Being born in London in 1809, the Rev’d William Wight had seen first hand the conditions its inhabitants had to live in. He viewed London as an example of what was happening in most of the big towns and cities in the country. He made a decision while working in a large parish in the north of the country that while these evils (drunkenness, criminality, lack of education) remained, it was impossible to change society. Therefore, he set out on a quest to find a place in the centre of the country where an experiment could be conducted to build a ‘model parish’.
In search of the ‘Model Parish’
From 1849-1852 he travelled the country looking for such a place, organising meetings, collecting money from people willing to finance the project, advertising wherever he went for support for his idea. Almost at the point of giving up, with funds getting low, he came upon Harbury. A large parish with a population of approximately 1,000, no school for the working classes, and upwards of 2,000 navvies at some times working on the railway cutting (never less than 300) they could be educated. It was a healthy village standing on some of the highest land in Warwickshire, with a good water supply, and no tithes or church rates.

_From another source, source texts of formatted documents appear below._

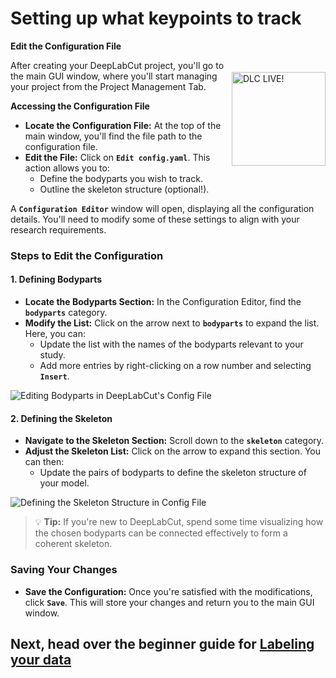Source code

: # Setting up what keypoints to track
<img src="https://images.squarespace-cdn.com/content/v1/57f6d51c9f74566f55ecf271/1572296495650-Y4ZTJ2XP2Z9XF1AD74VW/ke17ZwdGBToddI8pDm48kMulEJPOrz9Y8HeI7oJuXxR7gQa3H78H3Y0txjaiv_0fDoOvxcdMmMKkDsyUqMSsMWxHk725yiiHCCLfrh8O1z5QPOohDIaIeljMHgDF5CVlOqpeNLcJ80NK65_fV7S1UZiU3J6AN9rgO1lHw9nGbkYQrCLTag1XBHRgOrY8YAdXW07ycm2Trb21kYhaLJjddA/DLC_logo_blk-01.png?format=1000w" width="150" title="DLC-live" alt="DLC LIVE!" align="right" vspace = "50">

**Edit the Configuration File**

After creating your DeepLabCut project, you'll go to the main GUI window, where you'll start managing your project from the Project Management Tab.

**Accessing the Configuration File**

- **Locate the Configuration File:** At the top of the main window, you'll find the file path to the configuration file.
- **Edit the File:** Click on **`Edit config.yaml`**. This action allows you to:
  - Define the bodyparts you wish to track.
  - Outline the skeleton structure (optional!).

A **`Configuration Editor`** window will open, displaying all the configuration details. You'll need to modify some of these settings to align with your research requirements.

### Steps to Edit the Configuration

#### 1. Defining Bodyparts

- **Locate the Bodyparts Section:** In the Configuration Editor, find the **`bodyparts`** category.
- **Modify the List:** Click on the arrow next to **`bodyparts`** to expand the list. Here, you can:
  - Update the list with the names of the bodyparts relevant to your study.
  - Add more entries by right-clicking on a row number and selecting **`Insert`**.


![Editing Bodyparts in DeepLabCut's Config File](https://images.squarespace-cdn.com/content/v1/57f6d51c9f74566f55ecf271/1717779624617-CIVZCM23U69NYK9BO3GY/bodyparts.png?format=500w)


#### 2. Defining the Skeleton

- **Navigate to the Skeleton Section:** Scroll down to the **`skeleton`** category.
- **Adjust the Skeleton List:** Click on the arrow to expand this section. You can then:
  - Update the pairs of bodyparts to define the skeleton structure of your model.

![Defining the Skeleton Structure in Config File](https://images.squarespace-cdn.com/content/v1/57f6d51c9f74566f55ecf271/1717779598505-HQNECHIKSQ6XL033JX8M/skeleton.png?format=500w)

> 💡 **Tip:** If you're new to DeepLabCut, spend some time visualizing how the chosen bodyparts can be connected effectively to form a coherent skeleton.

### Saving Your Changes

- **Save the Configuration:** Once you're satisfied with the modifications, click **`Save`**. This will store your changes and return you to the main GUI window.

## Next, head over the beginner guide for [Labeling your data](https://deeplabcut.github.io/DeepLabCut/docs/labelling)
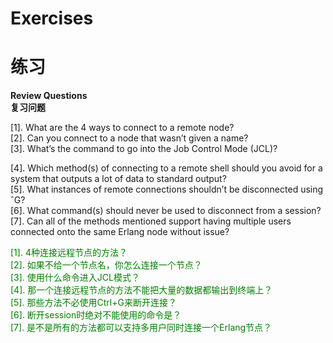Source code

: # Exercises
# 练习
**Review Questions**<br>
**复习问题**<br>

[1]. What are the 4 ways to connect to a remote node?<br>
[2]. Can you connect to a node that wasn’t given a name?<br>
[3]. What’s the command to go into the Job Control Mode (JCL)?<br>

[4]. Which method(s) of connecting to a remote shell should you avoid for a system that outputs a lot of data to standard output?<br>
[5]. What instances of remote connections shouldn’t be disconnected using ˆG?<br>
[6]. What command(s) should never be used to disconnect from a session?<br>
[7]. Can all of the methods mentioned support having multiple users connected onto the same Erlang node without issue?<br>
<p></p> <font color="green">

[1]. 4种连接远程节点的方法？<br>
[2]. 如果不给一个节点名，你怎么连接一个节点？<br>
[3]. 使用什么命令进入JCL模式？<br>
[4]. 那一个连接远程节点的方法不能把大量的数据都输出到终端上？<br>
[5]. 那些方法不必使用Ctrl+G来断开连接？<br>
[6]. 断开session时绝对不能使用的命令是？<br>
[7]. 是不是所有的方法都可以支持多用户同时连接一个Erlang节点？<br>
</font> <p></p>

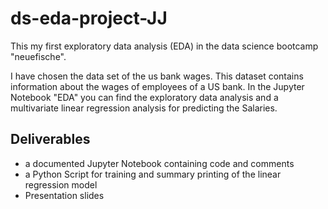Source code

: # ds-eda-project-JJ

This my first exploratory data analysis (EDA) in the data science bootcamp "neuefische".

I have chosen the data set of the us bank wages. This dataset contains information about the wages of employees of a US bank. In the Jupyter Notebook "EDA" you can find the exploratory data analysis and a multivariate linear regression analysis for predicting the Salaries.

## Deliverables
* a documented Jupyter Notebook containing code and comments
* a Python Script for training and summary printing of the linear regression model
* Presentation slides
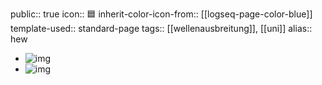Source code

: public:: true
icon:: 🟦
inherit-color-icon-from:: [[logseq-page-color-blue]] 
template-used:: standard-page
tags:: [[wellenausbreitung]], [[uni]]
alias:: hew

- ![img](../assets/documents/WA_grenzfläche_TM.webp)
- ![img](../assets/documents/WA_grenzfläche_TE.webp)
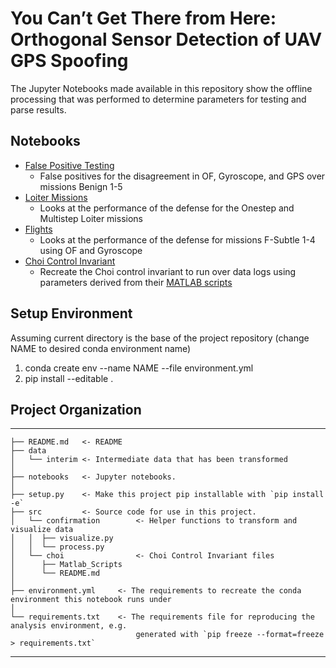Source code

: # You Can’t Get There from Here: Orthogonal Sensor Detection of UAV GPS Spoofing


The Jupyter Notebooks made available in this repository show the offline processing that was performed to determine parameters for testing and parse results.

## Notebooks
* [False Positive Testing](/notebooks/False%20Positive%20Rates.ipynb)
    * False positives for the disagreement in OF, Gyroscope, and GPS over missions Benign 1-5
* [Loiter Missions](/notebooks/Spoofing%20Loiter.ipynb)
    * Looks at the performance of the defense for the Onestep and Multistep Loiter missions
* [Flights](/notebooks/Spoofing%20Flights.ipynb)
    * Looks at the performance of the defense for missions F-Subtle 1-4 using OF and Gyroscope
* [Choi Control Invariant](/notebooks/Choi%20Model.ipynb)
    * Recreate the Choi control invariant to run over data logs using parameters derived from their [MATLAB scripts](/src/choi/Matlab_scripts/)

## Setup Environment
Assuming current directory is the base of the project repository (change NAME to desired conda environment name)
1. conda create env --name NAME --file environment.yml
2. pip install --editable .

## Project Organization
------------

    ├── README.md   <- README
    ├── data
    │   └── interim <- Intermediate data that has been transformed
    │
    ├── notebooks   <- Jupyter notebooks.
    │
    ├── setup.py    <- Make this project pip installable with `pip install -e`
    ├── src         <- Source code for use in this project.
    │   └── confirmation        <- Helper functions to transform and visualize data
    │   │  ├── visualize.py
    │   │  └── process.py
    │   └── choi                <- Choi Control Invariant files
    │      ├── Matlab_Scripts
    │      └── README.md
    │
    ├── environment.yml     <- The requirements to recreate the conda environment this notebook runs under
    │
    └── requirements.txt    <- The requirements file for reproducing the analysis environment, e.g.
                                generated with `pip freeze --format=freeze > requirements.txt`

--------

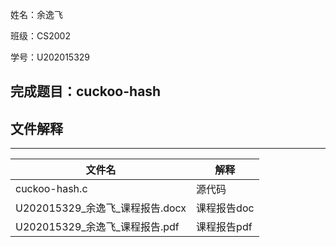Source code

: 姓名：余逸飞

班级：CS2002

学号：U202015329

## 完成题目：cuckoo-hash

## 文件解释

----

| 文件名                            | 解释        |
| --------------------------------- | ----------- |
| cuckoo-hash.c                     | 源代码      |
| U202015329\_余逸飞\_课程报告.docx | 课程报告doc |
| U202015329\_余逸飞\_课程报告.pdf  | 课程报告pdf |

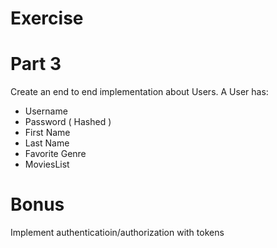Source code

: # Exercise 

# Part 3
Create an end to end implementation about Users. A User has:
* Username
* Password ( Hashed )
* First Name
* Last Name
* Favorite Genre
* MoviesList

# Bonus 
Implement authenticatioin/authorization with tokens
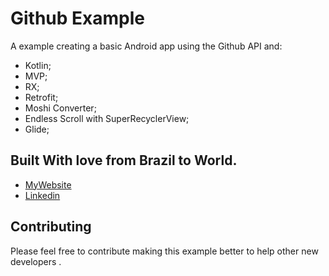 # Github Example

A example creating a basic Android app using the Github API and:
* Kotlin;
* MVP;
* RX;
* Retrofit;
* Moshi Converter;
* Endless Scroll with SuperRecyclerView;
* Glide;

## Built With love from Brazil to World.

* [MyWebsite](http://www.erickalves.com.br)
* [Linkedin](https://www.linkedin.com/in/erick-alves-do-couto-8b1114a/)

## Contributing

Please feel free to contribute making this example better to help other new developers .

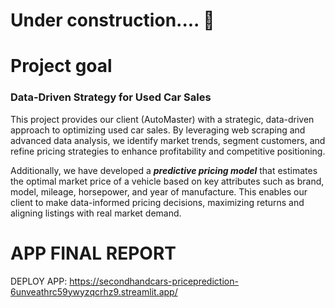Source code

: # Under construction.... 🚧 

# Project goal 

### Data-Driven Strategy for Used Car Sales 
This project provides our client (AutoMaster) with a strategic, data-driven approach to optimizing used car sales. By leveraging web scraping and advanced data analysis, we identify market trends, segment customers, and refine pricing strategies to enhance profitability and competitive positioning.

Additionally, we have developed a ***predictive pricing model*** that estimates the optimal market price of a vehicle based on key attributes such as brand, model, mileage, horsepower, and year of manufacture. This enables our client to make data-informed pricing decisions, maximizing returns and aligning listings with real market demand.

# APP FINAL REPORT
DEPLOY APP: https://secondhandcars-priceprediction-6unveathrc59ywyzqcrhz9.streamlit.app/
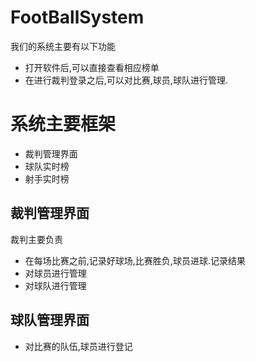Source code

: # FootBallSystem
我们的系统主要有以下功能
* 打开软件后,可以直接查看相应榜单
* 在进行裁判登录之后,可以对比赛,球员,球队进行管理.

# 系统主要框架
* 裁判管理界面
* 球队实时榜
* 射手实时榜

## 裁判管理界面
裁判主要负责
* 在每场比赛之前,记录好球场,比赛胜负,球员进球.记录结果
* 对球员进行管理
* 对球队进行管理
## 球队管理界面
* 对比赛的队伍,球员进行登记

He set out to build Model Cottages, properly ventilated and drained and with a little garden. Let at a moderate rental, no lodgers should be taken to interfere with the social structure of the family, and they were never to be converted into beer or tobacco shops. Evening classes would be held three evenings a week for females, three for males, to raise the intelligence of the people and prevent idleness.
We learn that ‘three hundred volumes have already been contributed to form a Model Library more will be gratefully received but no works of fiction or of a questionable character’.
Big Vicar is watching you…
A small staff of respectable inhabitants were to be formed to act as Moral Police to go with the Vicar between nine and twelve at night to visit places of resort, and to observe the state of the Parish. He also started a Penny savings bank so that the children and even the poorest people could save a small amount, a Sick Society and special classes for the railway men, three evenings in the week, for writing, reading and arithmetic, singing etc. and on Sunday a Bible Class.
A Model Printing and Binding Factory was also built providing work for many of the inhabitants. The Rev. Wight wrote many pamphlets and books that were printed there.
In 1856 he applied to the Bishop of Worcester to build a school, for the education of children and adults or children only of the labouring, manufacturing and poorer classes in the Parish of Harbury, and for no other purpose. This school was duly built; the National School or Wight School1.
The Rev. Wight left the village in 1865 and could be found living in a house called ‘The Arab’s Tent’ in Chislehurst between the years of 1878 and 1884, when he died. He left a Will stating that the surplus arising out of surplus rents of houses he owned in Chislehurst and Cheltenham should be accumulated until a sum of £10,000 was reached and this amount be invested in Government securities, eventually being used to build an institution called the ‘Wights College of Social and Domestic College for Young Ladies.’ Many rules were laid down as to the running of the college, and the testator then directed that with respect to his own body, a mausoleum should be built for its reception, and for such of the ladies that might die in college who desired that their bodies should rest there. An epitaph was carved on the entrance in memoriam to his noble Labrador dog ‘Friend’.
The Will was contested by the Heir at Law on the grounds of insanity. This was never proved but the Will was declared void under the Mortmain Acts.
The debate goes on; was he a philanthropist, a man before his time, or was he a bumbling eccentric? I think maybe the former. Whatever, he certainly left his mark on the village of Harbury.